Lets say you have a 100A alternator with a 14.7V setpoint. You fire up the rig that you have been listening to the radio for a few hours and it is run down to 12.0V. That alternator will be at full output to bring the battery up. Lets say you have a half volt voltage drop at that 100A load. What's really happening? The wire is acting like a resistor. Half volt at 100A is 50 watts of energy being lost. It goes to heat. About what an upgraded highbeam headlight puts out. That amount of heat is spread out across the whole wire, radiated off the surface, conducted through the attachment points.
As the battery is charged the amperage output drops off. While this happens so does the voltage drop. Lets say you take 40A to drive, this is about what EFI with wipers, headlights, and old school A/C will draw. I checked it once. That 40A load will reduce the voltage drop to about 0.2V. Now the lost power, and heat dissipation is down to about 8 watts.

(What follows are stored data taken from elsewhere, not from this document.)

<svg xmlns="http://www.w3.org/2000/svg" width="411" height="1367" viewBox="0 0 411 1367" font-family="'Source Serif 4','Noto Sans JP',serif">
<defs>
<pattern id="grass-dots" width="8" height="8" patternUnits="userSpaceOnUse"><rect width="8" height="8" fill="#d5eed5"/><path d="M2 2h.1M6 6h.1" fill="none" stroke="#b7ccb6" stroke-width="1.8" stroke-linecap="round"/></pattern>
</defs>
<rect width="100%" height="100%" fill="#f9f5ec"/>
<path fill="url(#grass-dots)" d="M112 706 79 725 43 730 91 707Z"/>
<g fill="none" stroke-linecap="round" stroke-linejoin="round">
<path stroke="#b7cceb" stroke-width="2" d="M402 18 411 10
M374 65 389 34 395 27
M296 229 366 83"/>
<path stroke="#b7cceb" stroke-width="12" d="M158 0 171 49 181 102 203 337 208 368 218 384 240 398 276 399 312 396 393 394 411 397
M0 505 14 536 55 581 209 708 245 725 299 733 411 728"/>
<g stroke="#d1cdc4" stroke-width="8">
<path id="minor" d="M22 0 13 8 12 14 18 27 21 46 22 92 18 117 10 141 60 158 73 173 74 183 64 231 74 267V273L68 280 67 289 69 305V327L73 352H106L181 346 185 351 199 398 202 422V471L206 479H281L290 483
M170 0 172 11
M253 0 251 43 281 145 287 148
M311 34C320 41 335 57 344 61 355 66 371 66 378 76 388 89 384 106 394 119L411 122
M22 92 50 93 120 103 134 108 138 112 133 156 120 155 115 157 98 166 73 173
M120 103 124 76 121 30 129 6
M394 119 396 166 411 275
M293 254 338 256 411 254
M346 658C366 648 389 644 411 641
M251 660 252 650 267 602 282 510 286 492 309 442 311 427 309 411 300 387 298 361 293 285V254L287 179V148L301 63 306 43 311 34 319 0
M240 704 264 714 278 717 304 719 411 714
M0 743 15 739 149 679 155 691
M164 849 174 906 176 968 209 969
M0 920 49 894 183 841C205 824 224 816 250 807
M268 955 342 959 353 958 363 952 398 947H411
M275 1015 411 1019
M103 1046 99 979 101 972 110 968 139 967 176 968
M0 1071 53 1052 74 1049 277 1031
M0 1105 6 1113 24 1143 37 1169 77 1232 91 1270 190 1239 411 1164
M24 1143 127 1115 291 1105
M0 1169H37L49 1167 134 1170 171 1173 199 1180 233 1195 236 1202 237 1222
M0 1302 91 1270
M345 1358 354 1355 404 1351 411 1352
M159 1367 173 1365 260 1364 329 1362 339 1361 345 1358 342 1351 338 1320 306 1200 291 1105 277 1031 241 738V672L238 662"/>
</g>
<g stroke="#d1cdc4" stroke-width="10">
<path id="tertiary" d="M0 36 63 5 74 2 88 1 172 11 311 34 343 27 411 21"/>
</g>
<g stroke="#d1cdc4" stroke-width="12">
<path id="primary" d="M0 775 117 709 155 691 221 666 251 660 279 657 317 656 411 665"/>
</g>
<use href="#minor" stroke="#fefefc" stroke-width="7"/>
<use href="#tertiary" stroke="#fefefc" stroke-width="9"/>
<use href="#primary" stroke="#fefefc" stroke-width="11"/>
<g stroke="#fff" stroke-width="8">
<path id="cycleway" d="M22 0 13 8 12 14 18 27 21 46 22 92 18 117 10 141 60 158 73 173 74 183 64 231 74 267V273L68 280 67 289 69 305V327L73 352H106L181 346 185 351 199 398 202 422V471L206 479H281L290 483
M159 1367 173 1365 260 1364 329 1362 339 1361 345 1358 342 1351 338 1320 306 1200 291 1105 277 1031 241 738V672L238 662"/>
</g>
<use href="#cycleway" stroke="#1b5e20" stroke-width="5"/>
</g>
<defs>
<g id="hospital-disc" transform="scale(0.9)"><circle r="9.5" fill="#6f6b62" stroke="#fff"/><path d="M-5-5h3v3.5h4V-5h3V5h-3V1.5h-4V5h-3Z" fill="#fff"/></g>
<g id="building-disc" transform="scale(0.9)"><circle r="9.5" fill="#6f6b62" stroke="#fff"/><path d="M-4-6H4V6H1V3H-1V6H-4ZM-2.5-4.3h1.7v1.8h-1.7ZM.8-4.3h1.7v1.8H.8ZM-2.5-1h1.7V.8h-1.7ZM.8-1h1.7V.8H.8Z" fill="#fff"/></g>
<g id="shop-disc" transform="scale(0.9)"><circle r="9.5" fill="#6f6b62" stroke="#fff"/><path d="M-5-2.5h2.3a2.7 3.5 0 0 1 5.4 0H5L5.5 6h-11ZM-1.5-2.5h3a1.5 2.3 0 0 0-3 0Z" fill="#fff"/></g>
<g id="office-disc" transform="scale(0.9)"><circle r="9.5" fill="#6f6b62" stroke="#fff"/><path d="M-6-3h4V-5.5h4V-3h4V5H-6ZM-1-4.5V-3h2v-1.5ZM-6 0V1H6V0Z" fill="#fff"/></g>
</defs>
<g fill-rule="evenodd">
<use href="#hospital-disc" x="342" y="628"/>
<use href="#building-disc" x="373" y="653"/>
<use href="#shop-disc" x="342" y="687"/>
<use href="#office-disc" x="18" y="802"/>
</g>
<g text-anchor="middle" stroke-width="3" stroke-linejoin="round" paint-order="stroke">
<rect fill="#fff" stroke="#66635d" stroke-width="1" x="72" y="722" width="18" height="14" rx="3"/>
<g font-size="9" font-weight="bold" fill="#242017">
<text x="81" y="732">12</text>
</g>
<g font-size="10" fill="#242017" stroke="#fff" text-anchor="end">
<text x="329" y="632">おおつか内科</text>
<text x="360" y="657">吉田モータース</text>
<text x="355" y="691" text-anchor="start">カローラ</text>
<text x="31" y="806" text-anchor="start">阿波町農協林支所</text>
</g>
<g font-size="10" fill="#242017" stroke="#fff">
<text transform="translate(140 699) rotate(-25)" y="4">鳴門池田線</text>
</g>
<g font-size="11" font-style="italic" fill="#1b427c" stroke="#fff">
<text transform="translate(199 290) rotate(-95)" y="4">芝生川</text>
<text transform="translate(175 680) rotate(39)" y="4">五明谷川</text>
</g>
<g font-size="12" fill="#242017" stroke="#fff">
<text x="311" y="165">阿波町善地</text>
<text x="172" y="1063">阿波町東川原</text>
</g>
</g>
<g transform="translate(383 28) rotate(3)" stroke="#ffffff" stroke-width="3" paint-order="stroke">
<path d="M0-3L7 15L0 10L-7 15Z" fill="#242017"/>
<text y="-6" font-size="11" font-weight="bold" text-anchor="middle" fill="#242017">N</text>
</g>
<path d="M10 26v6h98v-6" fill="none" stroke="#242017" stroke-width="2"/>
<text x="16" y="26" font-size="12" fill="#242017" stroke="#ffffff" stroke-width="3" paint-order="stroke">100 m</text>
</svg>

That is the math behind why a wire does what it does and why it needs to be sized. If you can't handle the heat dissipation, either the amperage needs to drop or the wire gauge needs increase. But it isn't a magic it works or it doesn't size for everything.
Go back to original starter motors that can draw 300-400 amps of current, on a dainty little 6-gauge wire or so. It's easy to get a full volt drop in that wire. There is 300-400 watts of heat that wire must handle. But it is only handling it for a few seconds. The starter upgrade of going to 4-gauge or even 2-gauge wire was to cut the voltage drop to the starter. Not really the added amperage capacity, but the reduced voltage drop. More voltage to the starter, it spins faster. If you look at many aftermarket starter motors you will see them rated in kw. FYI, 0.746 kw = 1 HP so you can also do this with starters that have a HP rating with a little conversion). If you drop 200 watts of heat dissipation, that is 200 watts more for the starter (0.2kw).

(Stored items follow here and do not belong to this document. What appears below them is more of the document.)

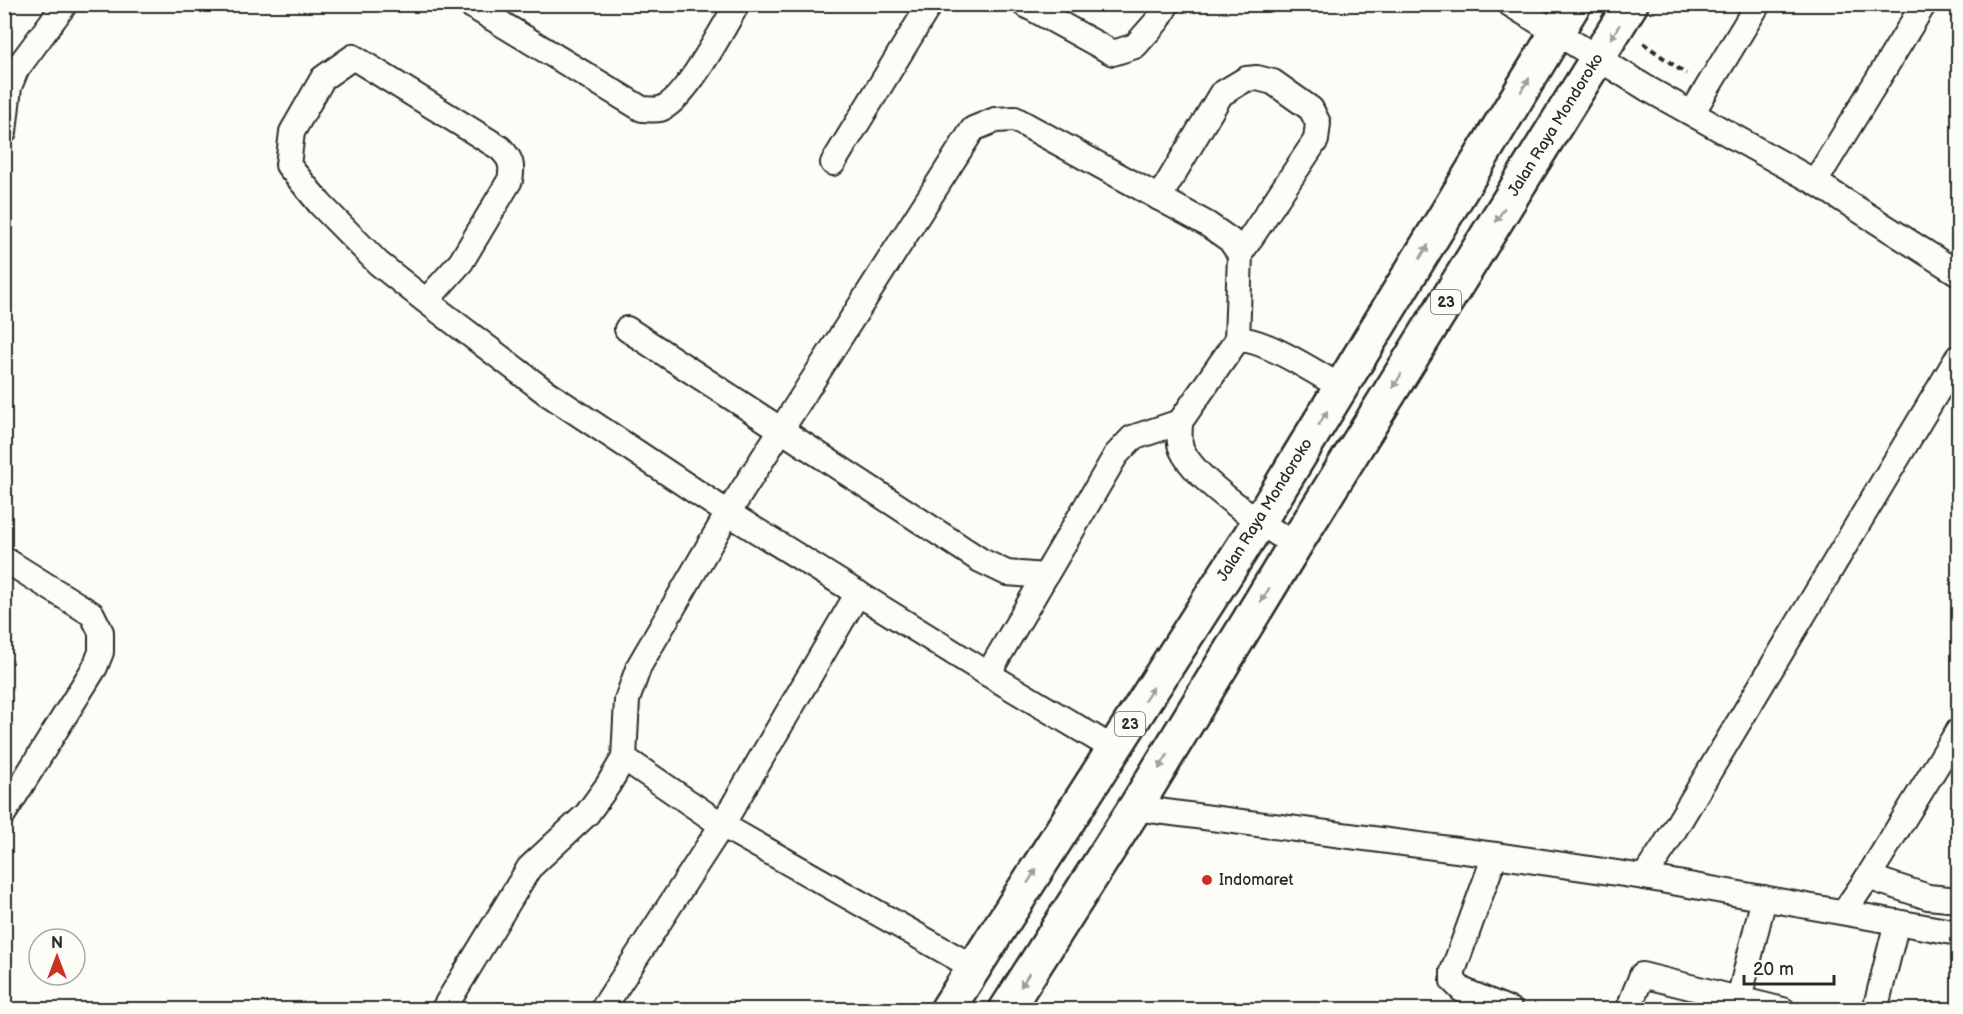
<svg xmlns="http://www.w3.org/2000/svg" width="1963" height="1014" font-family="'Balsamiq Sans',sans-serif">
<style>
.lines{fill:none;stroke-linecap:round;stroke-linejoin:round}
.minor-casing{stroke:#2b2b2b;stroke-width:28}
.trunk-casing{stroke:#2b2b2b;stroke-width:38}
.path{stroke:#2b2b2b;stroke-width:4;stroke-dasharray:6 4.5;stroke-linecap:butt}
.minor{stroke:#fdfcf7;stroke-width:24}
.trunk{stroke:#fdfcf7;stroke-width:33}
.oneway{fill:#9e9e9b}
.poi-dot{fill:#c8321e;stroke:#fdfcf7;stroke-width:2}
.labels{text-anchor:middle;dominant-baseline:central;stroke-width:4.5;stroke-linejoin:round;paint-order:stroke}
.shield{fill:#fdfcf7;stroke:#6a6a68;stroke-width:1.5}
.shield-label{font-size:15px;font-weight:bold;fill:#2b2b2b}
.street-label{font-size:16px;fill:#2b2b2b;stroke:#fdfcf7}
.poi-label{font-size:16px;fill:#2b2b2b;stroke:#fdfcf7;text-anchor:start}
</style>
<rect width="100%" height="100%" fill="#fdfcf7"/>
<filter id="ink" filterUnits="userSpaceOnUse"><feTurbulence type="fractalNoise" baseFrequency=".0167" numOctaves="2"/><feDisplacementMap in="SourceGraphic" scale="12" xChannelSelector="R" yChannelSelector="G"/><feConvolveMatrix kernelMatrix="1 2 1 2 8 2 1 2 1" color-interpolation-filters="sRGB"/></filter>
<g filter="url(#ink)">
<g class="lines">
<g class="minor-casing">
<g id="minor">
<path d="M469,4L642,109C647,109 655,110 660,109C684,102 724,27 737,4"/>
<polyline points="1024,4 1113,53 1135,46 1158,20 1167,4"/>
<polyline points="1510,4 1648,89 1815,182 1958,273"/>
<polyline points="1692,113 1758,4"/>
<polyline points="4,132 9,87 16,70 65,4"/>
<polyline points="833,163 930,4"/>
<polyline points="1815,182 1924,4"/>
<polyline points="1159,198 1221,94 1246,79 1257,78 1273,82 1311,109 1318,123 1316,140 1240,254"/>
<path d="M426,301L461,262L510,180C513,165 511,159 500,148L353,57L323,78L292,132L288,165L320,204L378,263L426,301L547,393L728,513L639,666L627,700L624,758L722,825L973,967"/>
<polyline points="627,329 980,560 1007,573 1045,576"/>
<path d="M1180,422C1180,431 1178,442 1182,450C1196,481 1265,526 1295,545"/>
<polyline points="4,559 92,614 101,632 101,652 95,667 4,813"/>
<polyline points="988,674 1116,455 1132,438 1180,422 1237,340"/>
<path d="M1114,749L988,674L728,513L973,129L995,120L1015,119L1207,224L1230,240L1240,254L1237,340C1258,335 1322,376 1342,388"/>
<polyline points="1135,808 1495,855 1644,877 1958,933"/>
<polyline points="1495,855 1453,971 1453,981 1462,990 1510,1010"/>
<polyline points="1644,877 1664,847 1958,357"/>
<polyline points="1868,877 1928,897 1958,900"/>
<polyline points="1844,912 1868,877 1958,731"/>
<polyline points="1739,999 1764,898"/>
<polyline points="443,1010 529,868 587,814 608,785 624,758"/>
<polyline points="602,1010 722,825 858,593"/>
<polyline points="1628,1010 1642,975 1783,1010"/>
<polyline points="1875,1010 1897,922"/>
</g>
</g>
<g class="trunk-casing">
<g id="trunk">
<polyline points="947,1010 1259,522 1574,4"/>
<polyline points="1006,1010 1135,808 1295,545 1631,4"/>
</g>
</g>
<polyline class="path" points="1643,43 1686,74"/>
<use href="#minor" class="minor"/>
<use href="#trunk" class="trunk"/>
</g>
<defs><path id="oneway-solid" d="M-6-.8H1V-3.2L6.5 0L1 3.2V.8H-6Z" transform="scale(1.5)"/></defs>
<g class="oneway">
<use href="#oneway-solid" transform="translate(1615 32) rotate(122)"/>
<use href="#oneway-solid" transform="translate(1525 85) rotate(-59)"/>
<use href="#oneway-solid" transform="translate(1500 215) rotate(122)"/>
<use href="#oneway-solid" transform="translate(1424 252) rotate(-59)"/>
<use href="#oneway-solid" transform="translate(1397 381) rotate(122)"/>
<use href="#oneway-solid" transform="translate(1323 418) rotate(-58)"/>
<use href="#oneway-solid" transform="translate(1265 595) rotate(121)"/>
<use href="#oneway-solid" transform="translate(1149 694) rotate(-58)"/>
<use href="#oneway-solid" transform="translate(1163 762) rotate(121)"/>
<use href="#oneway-solid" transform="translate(1032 876) rotate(-57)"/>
<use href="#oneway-solid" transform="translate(1025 980) rotate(122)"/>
</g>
</g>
<circle class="poi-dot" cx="1207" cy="880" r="6"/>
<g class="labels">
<g class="shield">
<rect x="1431" y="290" width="30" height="24" rx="4.5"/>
<rect x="1115" y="712" width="30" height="24" rx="4.5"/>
</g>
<g class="shield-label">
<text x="1446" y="302">23</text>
<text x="1130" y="724">23</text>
</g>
<g class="street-label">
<text transform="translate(1556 125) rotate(-58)">Jalan Raya Mondoroko</text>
<text transform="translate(1265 510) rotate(-58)">Jalan Raya Mondoroko</text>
</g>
<g class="poi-label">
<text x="1219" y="880">Indomaret</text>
</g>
</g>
<rect width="1963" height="1014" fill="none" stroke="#fdfcf7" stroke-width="24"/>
<rect x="12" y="12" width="1939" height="990" fill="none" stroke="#2b2b2b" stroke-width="2" filter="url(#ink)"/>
<g transform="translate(57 957)"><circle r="28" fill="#fdfcf7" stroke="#a9a8a5" stroke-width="1.5"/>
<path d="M0-4.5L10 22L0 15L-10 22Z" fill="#c8321e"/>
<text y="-9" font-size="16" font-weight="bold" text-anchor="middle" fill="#2b2b2b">N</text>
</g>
<path d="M1744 975v9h90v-9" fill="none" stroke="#2b2b2b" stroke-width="3"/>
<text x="1753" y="975" font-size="18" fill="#2b2b2b" stroke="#fdfcf7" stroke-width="4.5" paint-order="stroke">20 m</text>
</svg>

Amperage through a circuit doesn't change regardless of the length of the wire. Very large buildings with a central HVAC system will often have thermostats that measure temperature and will output in mA current. The length of the wire, less than perfect splices in the wire, etc. won't matter. Amperage through a circuit doesn't change regardless of voltage drop.
To that there is still a case where wire can be too small for a charge circuit. The stock 10 gauge charge wire, inside a harness, with a splice at the ampmeter. Try running 130A through that and you will have a lot of heat. Being inside a bundled harness the heat can't escape. That is where you melt a wiring harness. Drop 2V, you have 260 watts of heating element and no place to let that heat out.
If you are running a charge wire from the alternator straight to the battery, 90A and 8 gauge is probably fine if left out in the open to stay cool. Want to bundle that into a harness, not let heat escape, you are going to have to go larger. Heat managment, don't let the wire generate as much heat with you have it in a bundle that can't get rid of heat. Running a lot of high amp sustained loads, where the alternator won't be backing off to a lower output level, go a little larger again. How far to go? I want to say an OEM 200A alternator with the charge wire in a harness, as bad as it gets, is about a 2 gauge wire. There is no reason a 90 or even 130A load will need 2-gauge. That is "I don't understand wiring, go bigger, and bigger, and someone else told me that it should be bigger" internet wire sizing. No engineering went into it. Go to a worst case possible generic wire size chart.
OK, enough rant. What is the OEM wire size for that size alternator? Probably don't need 5 sizes larger.